* _Exercise passage_

----

As a baby, Xueli Abbing, now 16 years old, was dropped off outside an orphanage by her parents without them leaving a note explaining why.
The orphanage took her in and gave her a name.
She was later adopted at the age of 3, and eventually went to live with her adoptive mother and sister in the Netherlands.
“My mother said she could not think of a more perfect name and she thought it was important to keep a reference to my Chinese roots,” Xueli told the BBC.
Xueli’s albinism is what gives her hair and skin its extraordinarily light complexion, along with her skin’s increased sensitivity to sunlight.
At the time of her birth, the Chinese government had in place a mandate allowing parents to have only one child; for her generation, being an only child is the norm.
Her albinism was hardly the norm, though—and far from desirable for many parents in China.
“You were extremely unlucky if you had a child with albinism,” Xueli explained. “Some children, like me, were abandoned, others were locked away or if they did go to school their hair was painted black.”
Xueli started modelling at the age of 11; her mom had connections with a designer from Hong Kong.
“She has a son with a cleft lip and she decided that she wanted to design very fancy clothes for him so people would not always stare at his mouth. She called the campaign perfect imperfections and asked if I wanted to join her fashion show,” Xueli said, adding that modelling was an awesome experience.
She did photo shoots with various studios. One photographer, Brock Elbank, posted her portrait on Instagram, and that got her modelling career off the ground.
“Zebedee Talent Modelling agency got in touch and asked if I wanted to join them in their mission to get people with disabilities represented in the fashion industry,” she told the British news outlet.

----

* _Data_
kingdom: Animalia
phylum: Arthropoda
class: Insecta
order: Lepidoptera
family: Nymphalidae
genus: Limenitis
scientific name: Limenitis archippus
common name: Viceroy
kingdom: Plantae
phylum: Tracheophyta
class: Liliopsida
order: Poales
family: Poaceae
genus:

----

* _Set of tasks_
A - In the article about Xueli Abbing, at what age did she start modeling?
B - Reproduce the part of the article about Xueli Abbing that begins at the words "Xueli’s albinism is" and stops after the words "is the norm.".

* _Results by task_
A - At the age of 11.

B -
Xueli’s albinism is what gives her hair and skin its extraordinarily light complexion, along with her skin’s increased sensitivity to sunlight.
At the time of her birth, the Chinese government had in place a mandate allowing parents to have only one child; for her generation, being an only child is the norm.